Back in days, applications were monolithic and we could use an IP address to access a service. With virtual machines (VM), multiple hosts start to appear on a same machine with multiple apps. Things were still similar with VMs than with physical machines as services were still accessible from an IP.
With MicroServices, things changed and people were not prepared. With Mesos or Kubernates, applications are split into many services with many replicas. A bunch of services make an application. Applications may share a same IP and physical hosts and use a different port. They could also use random IP, random ports and start/stop at any time… Changes became the only constant.
How can we keep our service registry updated, DNS instantiated between servers, how to setup gateways…
Following the Wikipedia definition, service discovery is the automatic detection of devices and services offered by these devices on a computer network. A service discovery protocol (SDP) is a network protocol that helps accomplish service discovery.
Main Requirements are:
- Up to date
Those are typical requirements, but it’s not enough :
- Don’t communicate with unhealthy services
- Subsettings, limiting the pool of potential backend tasks with which a client task interacts
- Load distribution smarter than round robin with better optimization (for example based on host capacity, neighbours, responsibilities)
- Minimize waste of resources
- Protect individual tasks against overload implemented at the communication layer (not necessary in the app)
The role of the proxy (for example Nginx, Marathon-lb) is to transparently forward connections from the static service port exposing the service to the outside world into to the dynamically assigned host/port of the contained service.
- Single point of change, just update the proxy configuration
- No in app dependencies, no need to update the app
- Fine-grained load balancing
- Single Point of Failure (SPoF)
- Additional hop, man in the middle (MitM) attacks
- Require common protocol (usually), the proxy needs to know how a package looks like, how it needs to be routed
Custom SRV records into the DNS are used to route the traffic into the containers.
- No hops
- No SPOF – works with stale data
- Protocol independent
- In-app dependency, if we need to change anything (eg in load balancing), the application needs reconfiguration and eventually redeployment
- Local load balancing, no control on load distribution, no prevention of denial of service
- Cache invalidation
A service mesh is a dedicated infrastructure layer for making service-to-service communication more secured, fast, reliable, observable and manageable.
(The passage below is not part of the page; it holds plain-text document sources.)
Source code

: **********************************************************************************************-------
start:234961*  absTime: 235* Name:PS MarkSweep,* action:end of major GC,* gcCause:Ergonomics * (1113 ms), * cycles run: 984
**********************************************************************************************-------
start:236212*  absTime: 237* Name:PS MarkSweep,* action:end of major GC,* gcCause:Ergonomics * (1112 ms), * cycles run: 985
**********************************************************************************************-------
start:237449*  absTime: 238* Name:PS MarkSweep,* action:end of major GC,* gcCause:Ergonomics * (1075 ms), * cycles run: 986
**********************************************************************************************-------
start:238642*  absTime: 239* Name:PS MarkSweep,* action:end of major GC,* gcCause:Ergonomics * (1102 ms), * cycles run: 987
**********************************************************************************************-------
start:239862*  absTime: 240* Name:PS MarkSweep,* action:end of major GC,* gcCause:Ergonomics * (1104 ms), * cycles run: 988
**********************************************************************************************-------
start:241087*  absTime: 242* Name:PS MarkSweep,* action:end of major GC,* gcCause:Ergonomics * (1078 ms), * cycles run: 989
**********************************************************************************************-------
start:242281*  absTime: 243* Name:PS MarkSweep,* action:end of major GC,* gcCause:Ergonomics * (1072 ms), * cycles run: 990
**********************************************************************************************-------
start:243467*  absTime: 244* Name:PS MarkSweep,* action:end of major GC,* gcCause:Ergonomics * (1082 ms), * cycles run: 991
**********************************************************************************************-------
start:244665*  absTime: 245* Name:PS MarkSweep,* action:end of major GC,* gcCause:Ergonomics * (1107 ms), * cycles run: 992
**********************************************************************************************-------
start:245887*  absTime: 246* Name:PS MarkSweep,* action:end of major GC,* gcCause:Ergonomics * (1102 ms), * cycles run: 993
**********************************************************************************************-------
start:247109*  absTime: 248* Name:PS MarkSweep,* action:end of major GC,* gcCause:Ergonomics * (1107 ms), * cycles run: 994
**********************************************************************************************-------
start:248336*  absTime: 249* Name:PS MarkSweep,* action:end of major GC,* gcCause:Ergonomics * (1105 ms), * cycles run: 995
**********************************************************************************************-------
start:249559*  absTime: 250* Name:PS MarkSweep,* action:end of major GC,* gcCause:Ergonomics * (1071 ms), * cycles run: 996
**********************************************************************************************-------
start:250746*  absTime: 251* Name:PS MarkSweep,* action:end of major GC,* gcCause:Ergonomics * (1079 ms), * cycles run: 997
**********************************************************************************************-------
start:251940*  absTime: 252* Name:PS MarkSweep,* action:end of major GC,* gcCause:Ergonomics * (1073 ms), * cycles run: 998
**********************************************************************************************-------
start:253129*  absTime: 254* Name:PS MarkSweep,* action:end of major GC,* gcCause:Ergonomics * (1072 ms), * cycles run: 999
It focuses on solving communication problems between containers. It addresses routing, rerouting with graceful degradation as services fail, and secure inter-service communication. In traditional apps, this logic is built directly into the application.
As architectures become increasingly segmented into multiple apps and multiple in-app services, moving communication logic out of the application eases the development and integration process while providing more resilient functionalities. Just as applications shouldn’t be writing their own TCP stack, they also shouldn’t be managing their own load balancing logic, or their own service discovery management, or their own retry and timeout policies. With service mesh, the application code doesn’t need to know about network topology, service discovery, load balancing and connection management logic.
Consist of two parts:
The sidecar is like a plug-in for a service. It is a utility container which runs next to a container with a light coupling between to two. A sidecar container is reusable and can be paired with numerous containers. It is responsible for:
- service discovery
- health checking, register/de-register
- routing and load balancing : when two services need to talk, they talk to the sidecar
- Authentication and Authorization (AuthN/Z), refusing creating connections
- Protocol abstraction, transparent TLS encryption, HTTP/1 to HTTP/2 upgrade
- Metrics/Tracing, success rates, request volumes, and latencies
The controller is the brain of the system, responsible for managing and configuring proxies to route traffic, as well as enforcing policies at runtime. It gathers the data from the sidecar, got all information and notify the sidecar about how they should behave, talk to the scheduler about what instances are running, which ones should be up or down… It also take care of deployments.
- No load balancing
- No circuit breaking/repeating policy
- No tracing
At the time of this writing, Linkerd and Istio are two open source projects which are considered matured. Linkerd can run on Kubernetes, DC/OS, and a cluster of host machines. It is part of the Cloud Native Computing Foundation, is built on top of Finagle and can use gRPC. Istio currently runs only on Kubernetes. In Istio, the sidecar container is called data plane (based on Envoy service proxy) and the controller is called the plane controller.